Der Krieg in der Ukraine und der umfassende Boykott Russlands treffen nicht nur die russische Wirtschaft hart, sondern machen auch vor Branchen und Unternehmen in Dänemark nicht halt. Wir alle merken derzeit die steigenden Energie- und Transportkosten, doch vieles wird noch teurer in den kommenden Monaten – zumindest, solange noch Krieg ist.

Mit Russland konnte man bisher gute Geschäfte machen. Daher sind – beziehungsweise waren – „alle“ da: von Coca-Cola über McDonalds bis hin zu den globalen nordschleswigschen Unternehmen wie zum Beispiel Danfoss und Ecco.

Viele dänische und internationale Unternehmen haben schnell die Konsequenzen gezogen und nach der Invasion ihren Rückzug aus Russland angekündigt.
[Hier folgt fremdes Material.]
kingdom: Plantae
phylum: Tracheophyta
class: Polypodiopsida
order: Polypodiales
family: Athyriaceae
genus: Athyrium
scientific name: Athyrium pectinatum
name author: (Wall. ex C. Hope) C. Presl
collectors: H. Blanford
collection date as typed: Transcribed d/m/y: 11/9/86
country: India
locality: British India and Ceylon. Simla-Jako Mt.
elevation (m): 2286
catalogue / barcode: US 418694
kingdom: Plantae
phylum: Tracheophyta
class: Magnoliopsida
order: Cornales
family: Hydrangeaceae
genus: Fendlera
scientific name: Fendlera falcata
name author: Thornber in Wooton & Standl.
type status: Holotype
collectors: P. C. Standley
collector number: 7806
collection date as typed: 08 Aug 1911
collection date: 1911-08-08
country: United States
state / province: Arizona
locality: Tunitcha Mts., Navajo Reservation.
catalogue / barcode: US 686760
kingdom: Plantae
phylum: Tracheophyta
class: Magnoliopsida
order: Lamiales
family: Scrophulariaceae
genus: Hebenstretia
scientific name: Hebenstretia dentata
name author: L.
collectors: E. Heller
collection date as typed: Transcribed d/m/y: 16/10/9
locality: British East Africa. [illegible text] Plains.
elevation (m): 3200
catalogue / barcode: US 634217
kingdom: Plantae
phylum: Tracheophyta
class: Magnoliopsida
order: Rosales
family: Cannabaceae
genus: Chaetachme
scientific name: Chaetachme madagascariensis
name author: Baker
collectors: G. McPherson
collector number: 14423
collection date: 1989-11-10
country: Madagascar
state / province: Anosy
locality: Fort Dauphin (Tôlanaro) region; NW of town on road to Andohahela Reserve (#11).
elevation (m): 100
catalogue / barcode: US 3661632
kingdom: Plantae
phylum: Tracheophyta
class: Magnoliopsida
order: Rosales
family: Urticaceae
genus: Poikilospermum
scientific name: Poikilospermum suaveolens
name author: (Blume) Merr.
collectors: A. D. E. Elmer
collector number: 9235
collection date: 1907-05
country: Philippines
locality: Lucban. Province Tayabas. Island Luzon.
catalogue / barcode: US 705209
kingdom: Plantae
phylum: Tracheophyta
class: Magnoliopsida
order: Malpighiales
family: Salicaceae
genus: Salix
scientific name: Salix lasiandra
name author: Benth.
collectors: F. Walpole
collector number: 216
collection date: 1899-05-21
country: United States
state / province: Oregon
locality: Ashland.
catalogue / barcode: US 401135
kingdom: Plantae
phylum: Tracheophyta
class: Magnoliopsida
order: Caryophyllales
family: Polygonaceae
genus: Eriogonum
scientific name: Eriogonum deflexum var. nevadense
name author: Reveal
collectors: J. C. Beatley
Ohne Wenn und Aber, und das auch mit einem großen finanziellen Risiko, denn wer jetzt Russland den Rücken kehrt, wird später sicherlich nicht mit offenen Armen empfangen.

Russland droht sogar mit der Beschlagnahme von internationalen Firmen, die jetzt das Land verlassen. Das kann also die Unternehmen teuer zu stehen bekommen, wenn die Milliarden-Investitionen in Russland plötzlich nichts mehr wert sind.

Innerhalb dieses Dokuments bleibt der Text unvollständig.